Updated February 21, 2017

Rust is a common affliction among metal objects that spend any amount of time outdoors. Once a metal is exposed to the elements, its iron content reacts with the oxygen in the air to cause the reddish rust that discolours and disfigures its surface. However, even though rust is common, it is also relatively easy to stop. The key to keeping rust from spreading is to detect it as early as possible and treat the affected area thoroughly.

Remove the Rust

Remove all of the rust that has already formed. In cases of extensive rust, begin with a coarse file or coarse sandpaper. Gradually work your way down to finer sandpapers. In cases of light rust, start with fine sandpaper and move to an abrasive cloth. You can use water to reduce friction and a clean rag to wipe away loose rust.

Neutralise Remaining Rust

If the rusted area is difficult to access or rust remains even after thorough sanding, use an oxide conversion fluid to neutralise the remaining rust. These commercially available products transform a thin layer of rust into a matt surface that is fit for painting or refinishing. However, they work best when as much of the rust as possible has already been removed.

Clean the Area

After you apply the conversion fluid and it has dried, clean the entire area. Use a soft, clean cloth and water.
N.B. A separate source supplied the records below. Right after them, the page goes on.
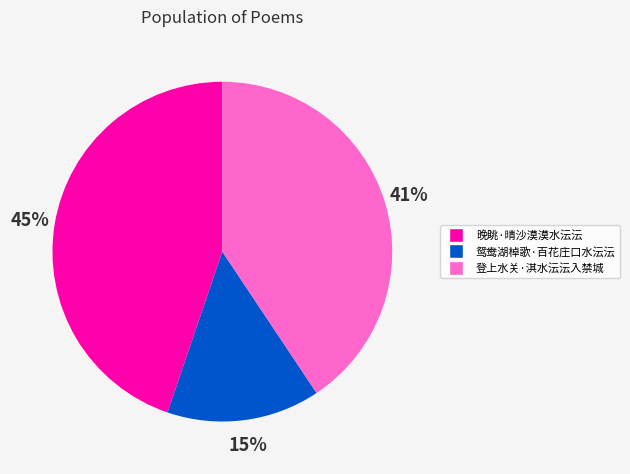

Does 晚眺·晴沙漠漠水沄沄 represent more than half of the total?

No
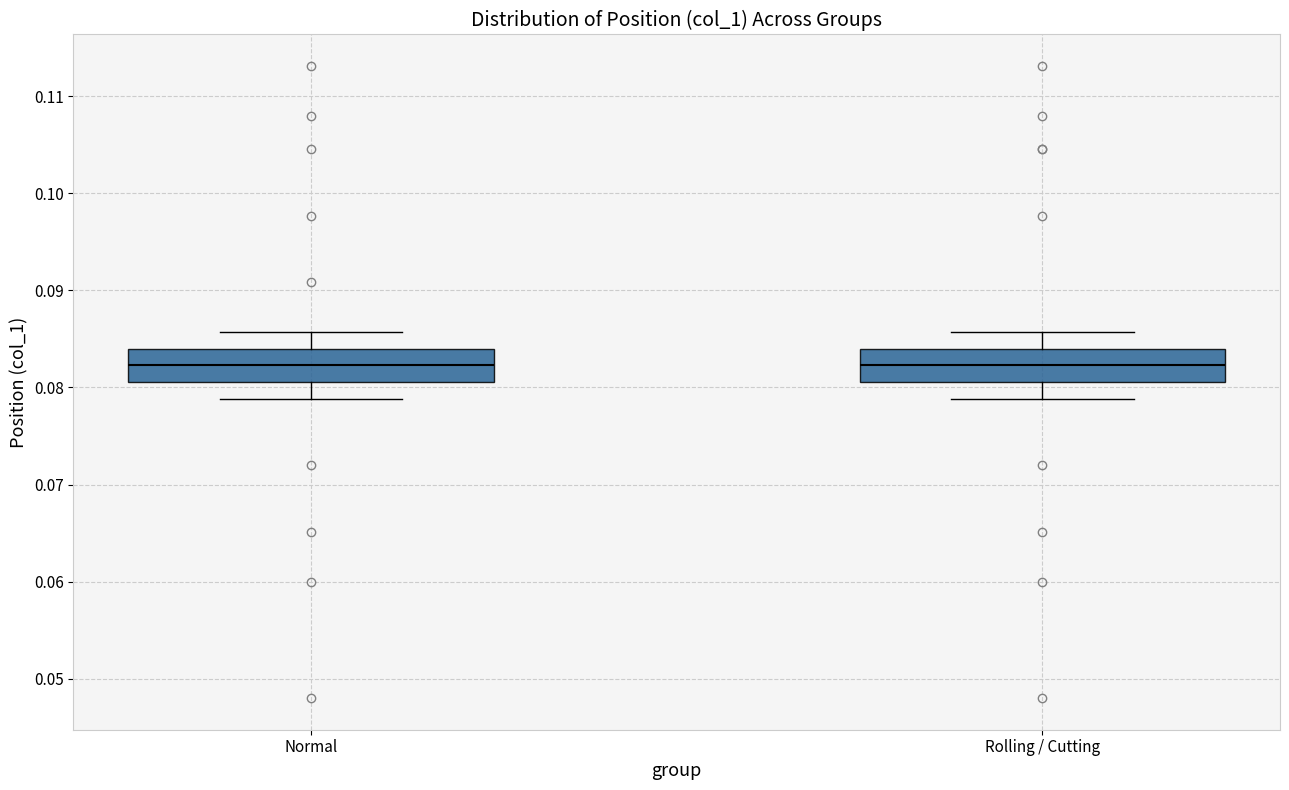

Where does the lower whisker of the box for Normal end on the y-axis? The values are not printed on the chart, so give them approximately, as read against the axis.

0.079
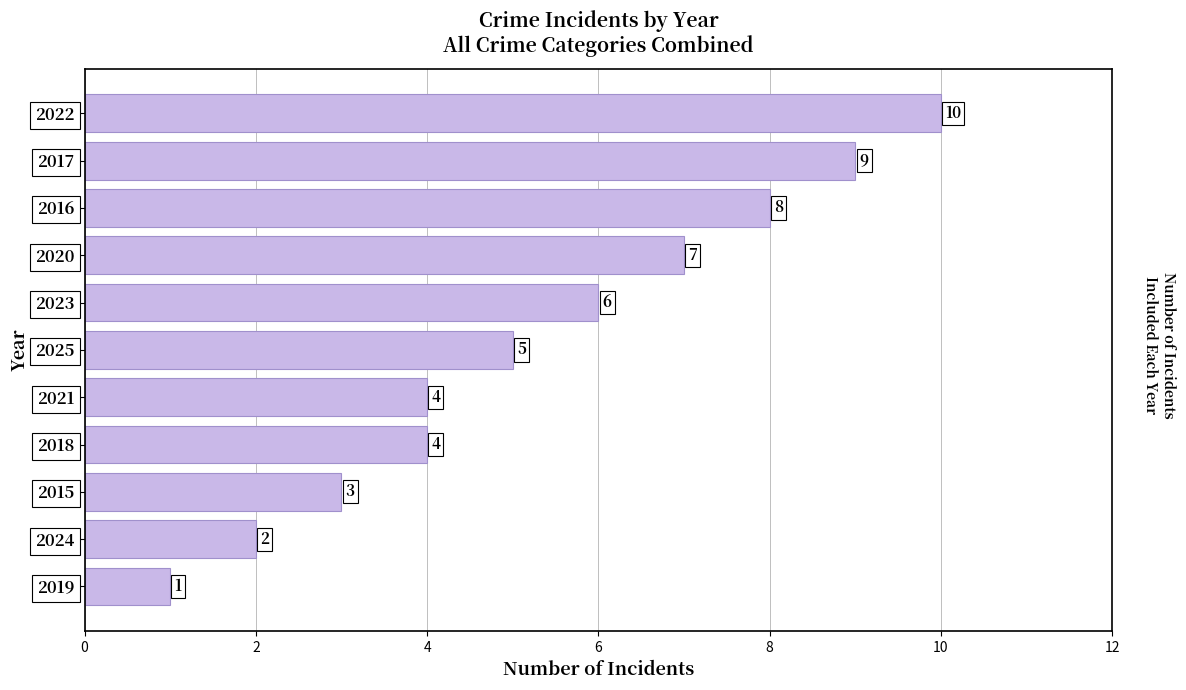

What is the difference between the maximum and second lowest values?

8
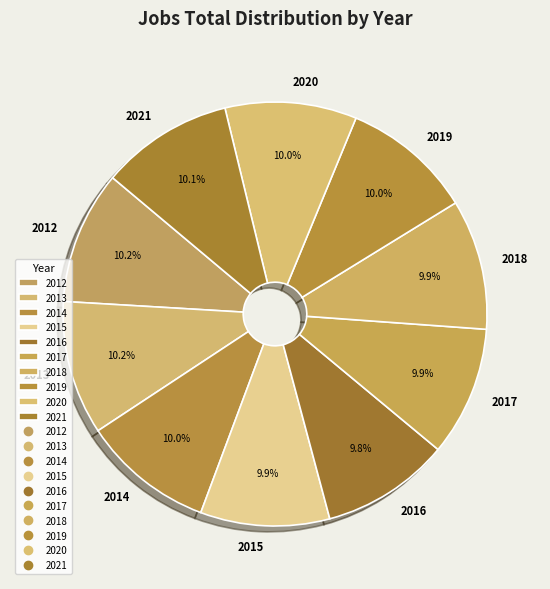

To the nearest percent, what percentage of the pie is 2018?

10%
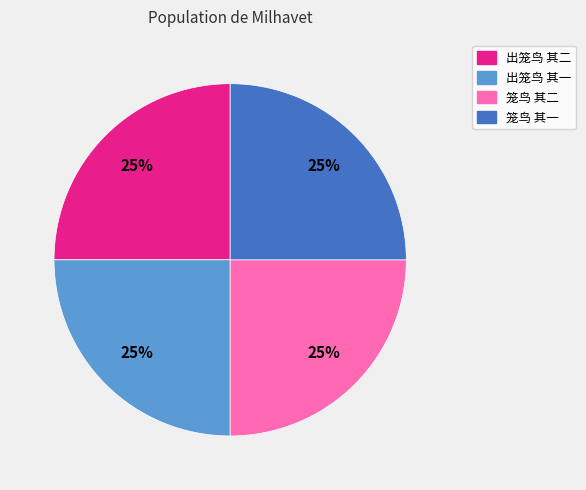

Approximately how many times larger is the value at 笼鸟 其一 compared to 出笼鸟 其一?

1.0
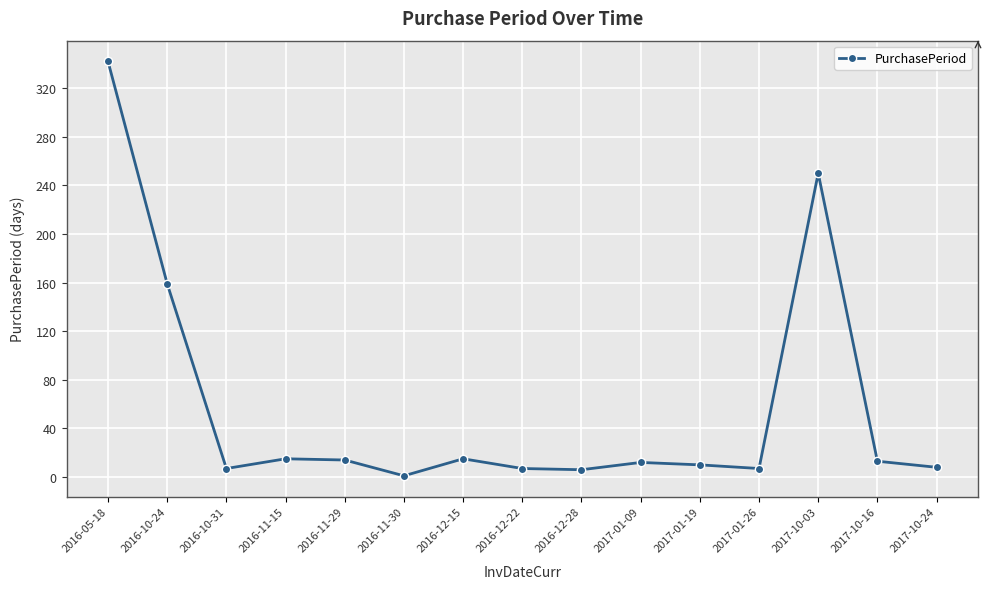

What is the maximum value shown in the chart?

342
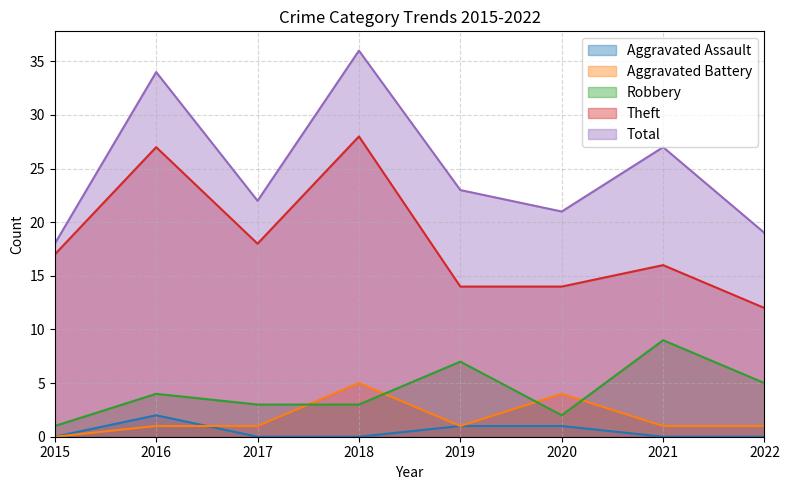

Is the value of Theft at 2021 greater than the value of Aggravated Battery at 2018?

Yes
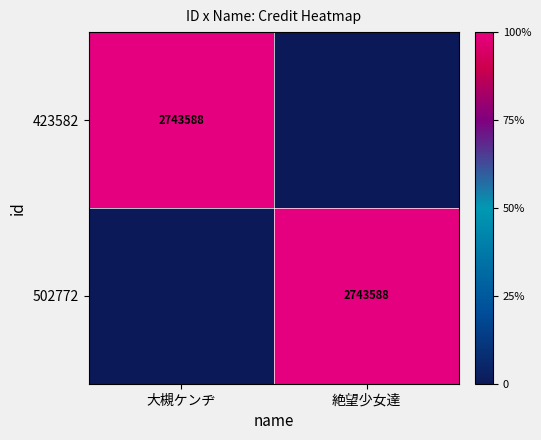

Which has a higher value, 大槻ケンヂ or 絶望少女達?

大槻ケンヂ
Distilled water and vinegar also work well at removing debris or rust that may have discoloured the surface of a nearby area.

Protect the Metal

The area where you have removed existing rust will be especially susceptible to new rust forming, so apply several coats of paint or protectant to the surface. When adding the top few layers, gradually extend the area of your coverage so that you are applying a new protective coat to the areas near where rust formed.

Keep It Clean

If rust formed due to damage or over a long period of time, it may have been impossible to prevent. However, in many cases, rust begins to form where debris collects and erodes the metal's original finish, exposing it to the elements. Consider new ways to keep the area clean, such as wiping it down occasionally with soapy water and a soft cloth or sponge. For outdoor metal objects that rust, consider storing them indoors during the winter. All of these small steps will help prevent or delay the onset of rust in the future.